Jewish groups enter Al-Aqsa under armed guard
Published Thursday 05/12/2013 (updated) 06/12/2013 18:48
JERUSALEM (Ma'an) -- Rightist Israeli Jewish groups entered the Al-Aqsa compound early Thursday escorted by police, surrounding Palestinian worshipers in the southern mosque and setting off fireworks, witnesses told Ma'an.
Witnesses said that a group of extremists led by Yehuda Glick, an American-born Israeli Jewish Rabbi who chairs the Temple Mount Heritage Fund, entered the mosque compound through the Moroccan Gate.
The Jewish groups, described by witnesses as "settlers," then continued to tour the Al-Aqsa compound.
Additionally, Israeli police imposed restrictions on Palestinian worshipers, checking their identity cards at the gates.
A Palestinian journalist told Ma'an that Israeli police confiscated his identity card and press card when he attempted to enter the Al-Aqsa compound early Thursday.
Muhammad Shalabi said that Israeli police sent him to the police station to retrieve his cards, and that when he arrived, he was told he was banned from returning to the compound for a month.
Israeli police also interrogated Abdullah al-Sanjlawi and banned him from returning to Al-Aqsa for a month, witnesses said.
The Al-Aqsa Foundation said Tuesday that Jewish organizations, without naming them, had submitted an application to Israeli ministers to erect a Hanukkah candle in the Al-Aqsa compound.
In early November, an Israeli parliamentary committee held a heated debate on whether to begin allowing Jews to pray on the compound housing the Al-Aqsa mosque.
Due to the sensitive nature of the Al-Aqsa mosque, Israel maintains a compromise with the Islamic trust that controls the compound to restrict the area for Muslim prayers.
Israeli forces, however, regularly escort Jewish visitors to the site, leading to tension with Palestinian worshipers.
The compound, which sits just above the Western Wall plaza, houses both the Dome of the Rock and the Al-Aqsa mosque and is the third holiest site in Islam.
It is also venerated as Judaism's most holy place as it sits where Jews believe the First and Second Temples once stood.

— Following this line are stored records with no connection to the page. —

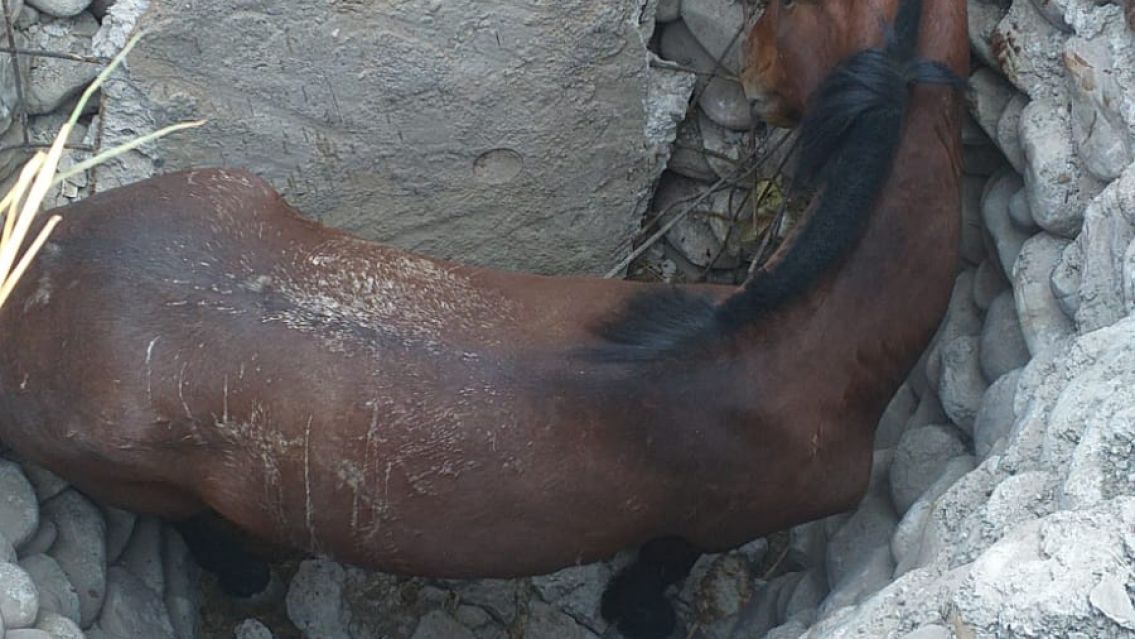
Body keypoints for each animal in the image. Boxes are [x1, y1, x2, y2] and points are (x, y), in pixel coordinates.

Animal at [0, 0, 966, 636]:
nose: (754, 85)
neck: (777, 351)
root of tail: (36, 271)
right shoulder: (707, 527)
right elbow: (650, 579)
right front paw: (637, 615)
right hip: (132, 477)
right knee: (190, 524)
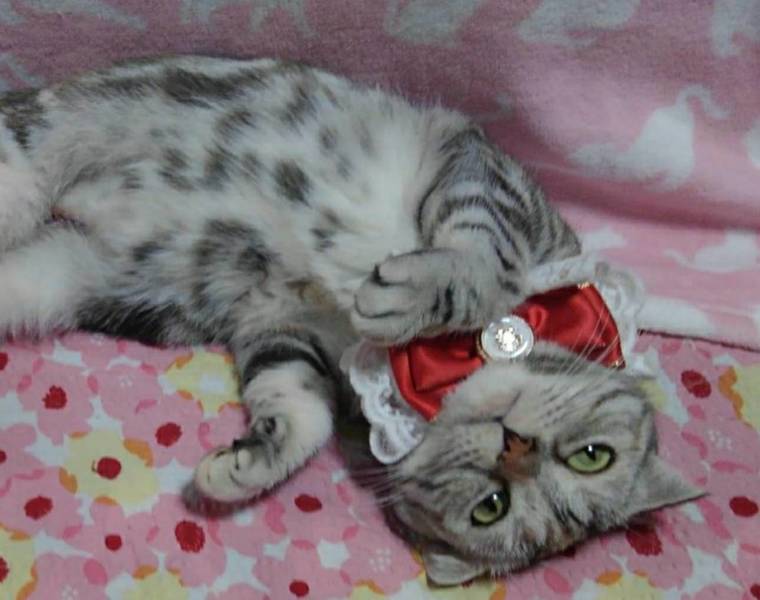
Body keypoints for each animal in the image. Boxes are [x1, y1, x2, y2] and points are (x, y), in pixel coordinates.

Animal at [0, 55, 700, 585]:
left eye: (491, 509)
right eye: (594, 456)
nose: (516, 447)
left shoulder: (279, 320)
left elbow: (299, 405)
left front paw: (247, 465)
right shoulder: (494, 181)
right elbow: (486, 259)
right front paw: (413, 294)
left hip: (54, 279)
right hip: (59, 131)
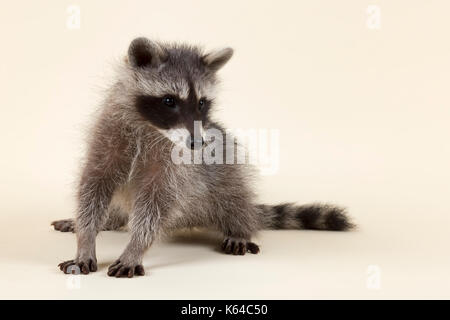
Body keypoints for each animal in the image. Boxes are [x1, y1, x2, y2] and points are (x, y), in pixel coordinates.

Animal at [52, 37, 354, 278]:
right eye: (169, 101)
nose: (198, 143)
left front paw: (135, 247)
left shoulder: (176, 166)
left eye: (201, 103)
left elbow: (155, 205)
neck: (151, 128)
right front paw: (86, 238)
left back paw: (240, 228)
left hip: (228, 173)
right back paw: (110, 220)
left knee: (234, 199)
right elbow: (93, 188)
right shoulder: (108, 135)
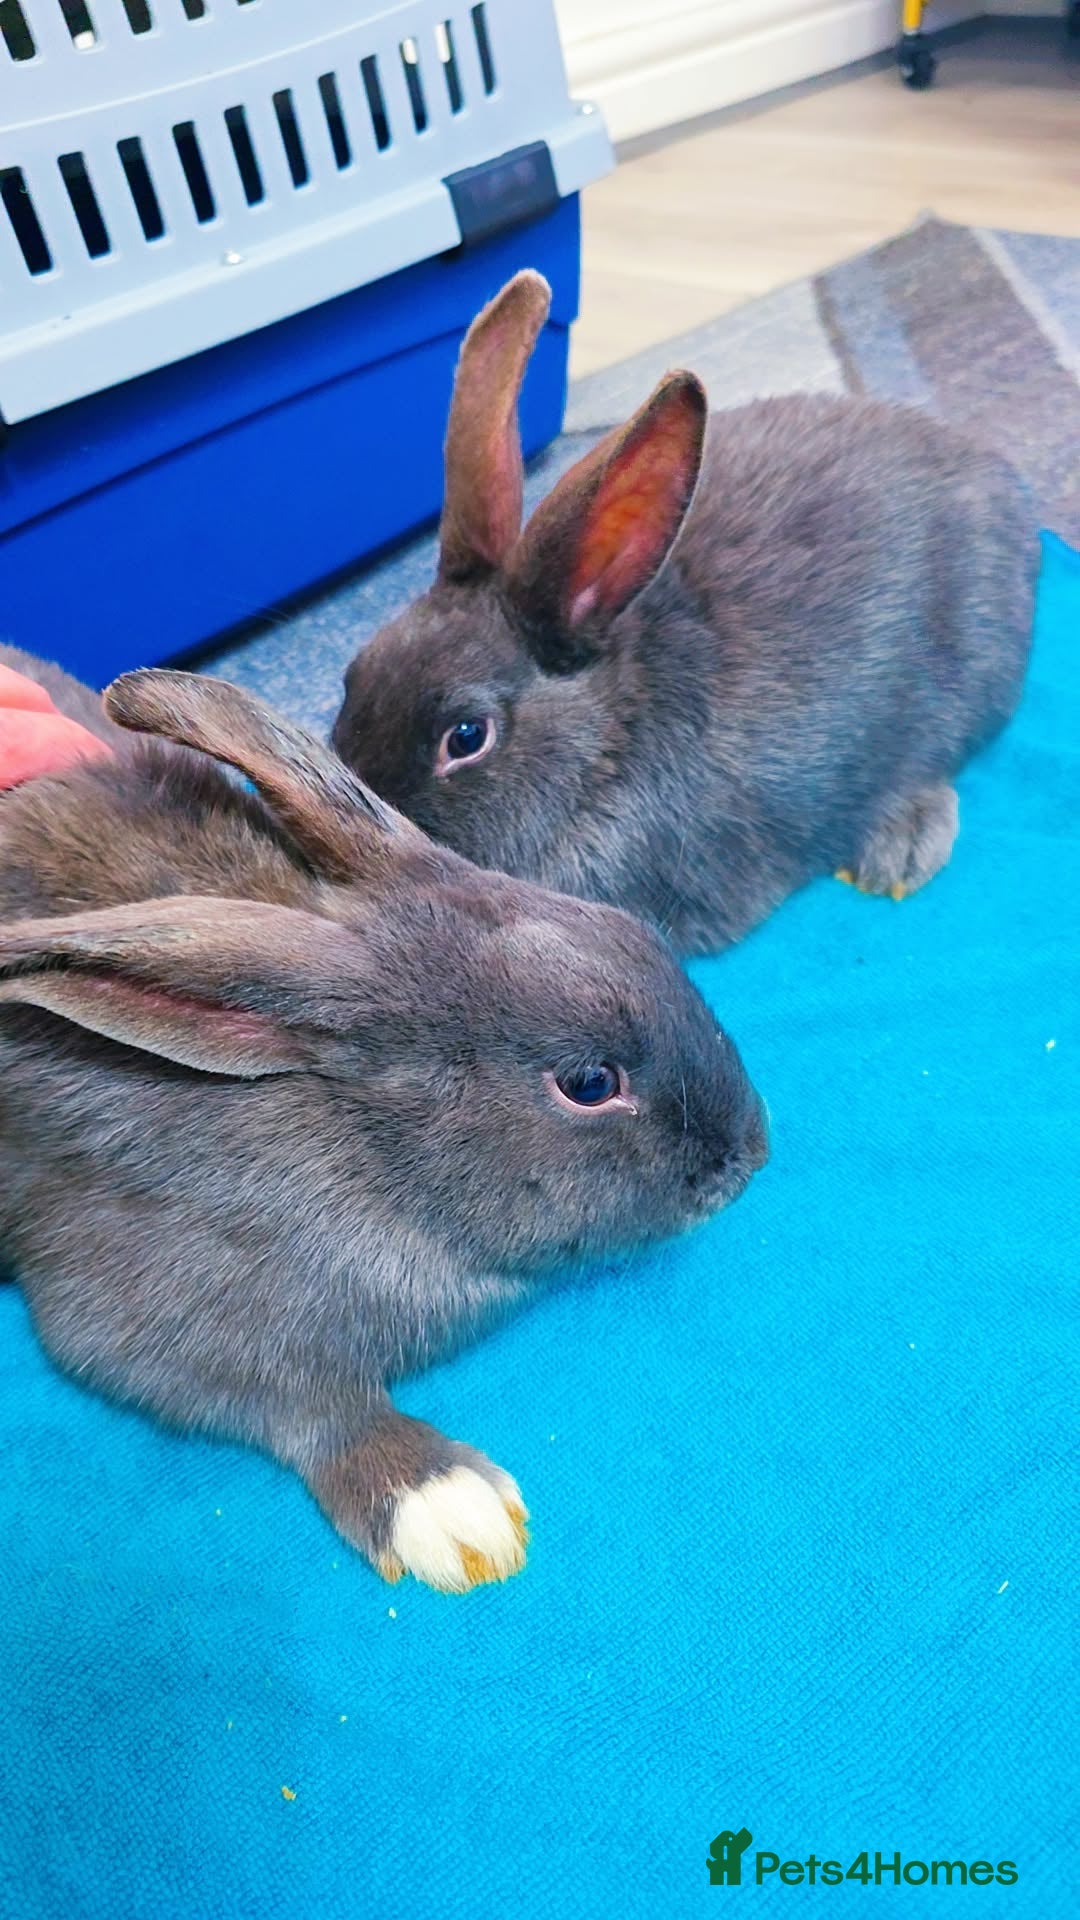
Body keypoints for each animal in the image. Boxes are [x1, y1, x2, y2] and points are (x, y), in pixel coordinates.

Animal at [0, 646, 768, 1592]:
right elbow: (305, 1408)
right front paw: (453, 1509)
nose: (750, 1153)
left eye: (639, 935)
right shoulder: (135, 1308)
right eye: (589, 1082)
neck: (365, 1142)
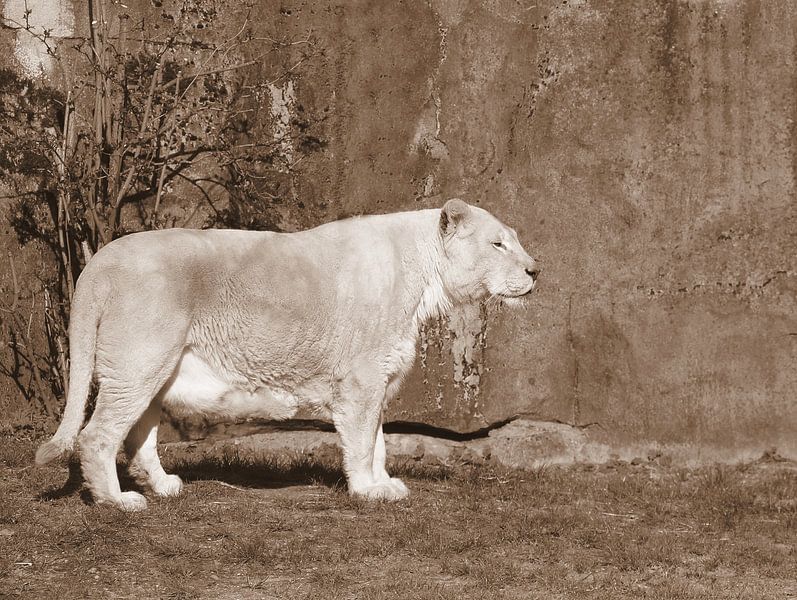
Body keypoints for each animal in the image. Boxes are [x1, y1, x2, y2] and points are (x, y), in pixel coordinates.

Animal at [35, 199, 539, 510]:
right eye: (499, 243)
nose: (537, 270)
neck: (424, 278)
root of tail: (99, 261)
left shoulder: (378, 379)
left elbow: (379, 439)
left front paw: (385, 485)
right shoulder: (360, 379)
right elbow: (362, 441)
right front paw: (367, 491)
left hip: (157, 371)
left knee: (138, 436)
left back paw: (164, 487)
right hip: (138, 364)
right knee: (97, 436)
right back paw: (117, 502)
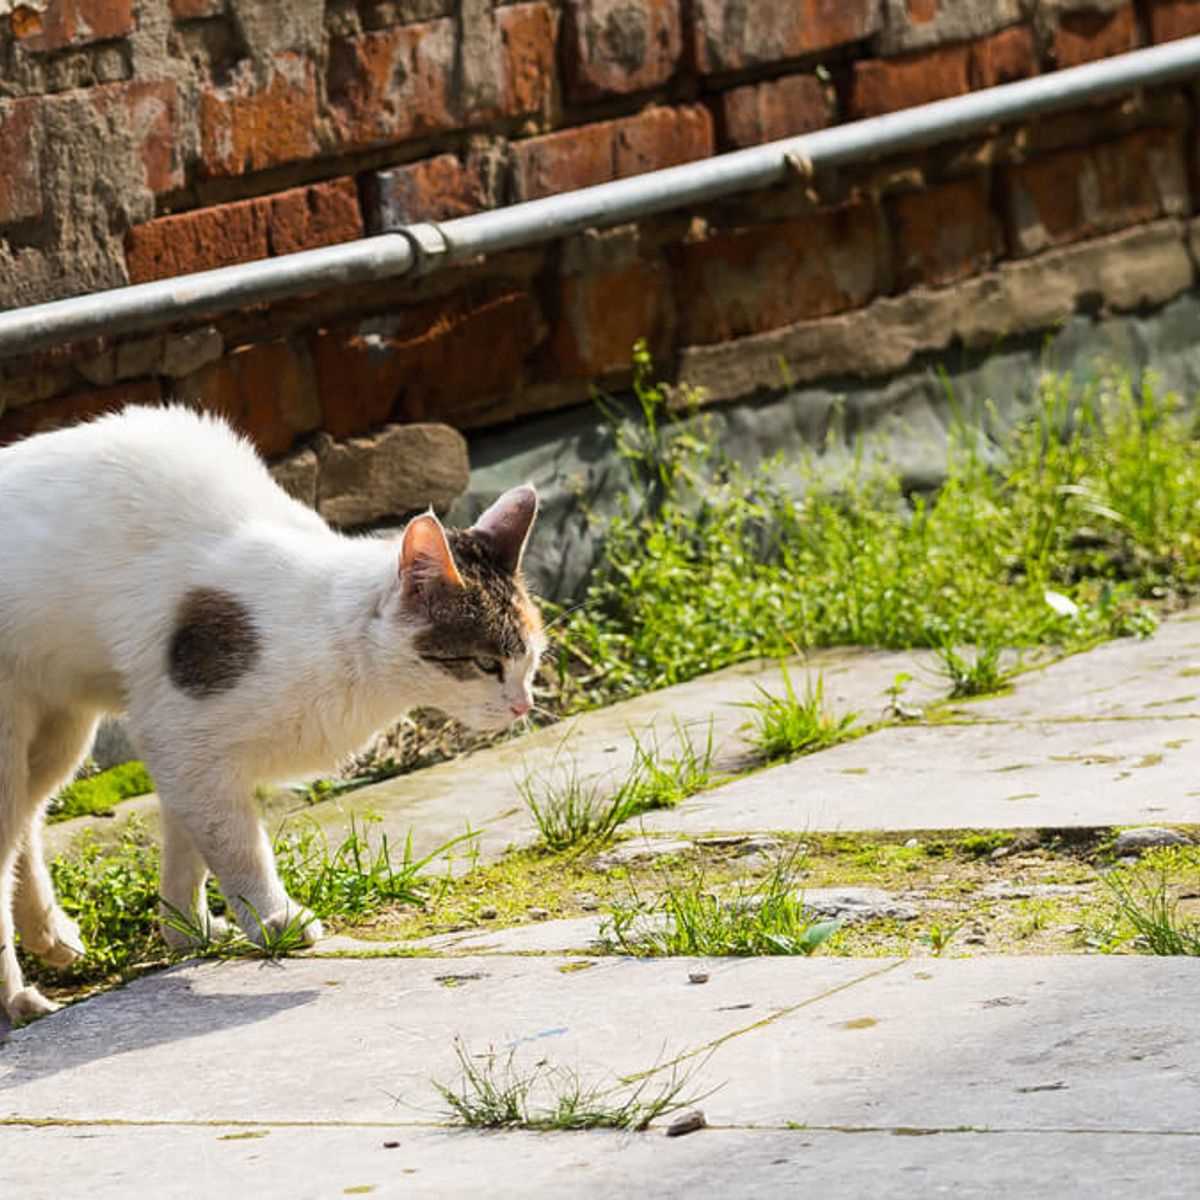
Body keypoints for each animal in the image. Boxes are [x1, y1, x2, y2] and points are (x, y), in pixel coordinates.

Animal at [0, 405, 544, 1022]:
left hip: (57, 733)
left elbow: (189, 847)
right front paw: (272, 920)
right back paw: (17, 996)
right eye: (485, 663)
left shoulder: (182, 756)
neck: (340, 642)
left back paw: (52, 937)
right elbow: (237, 847)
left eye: (531, 659)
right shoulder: (180, 734)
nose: (524, 704)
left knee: (25, 830)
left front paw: (186, 930)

The Second Temple was destroyed by the Romans in 70 AD.
According to mainstream Jewish religious leaders, Jews are forbidden from entering for fear they would profane the "Holy of Holies," or the inner sanctum of the Second Temple.
Al-Aqsa is located in East Jerusalem, a part of the internationally recognized Palestinian territories that have been occupied by the Israeli military since 1967.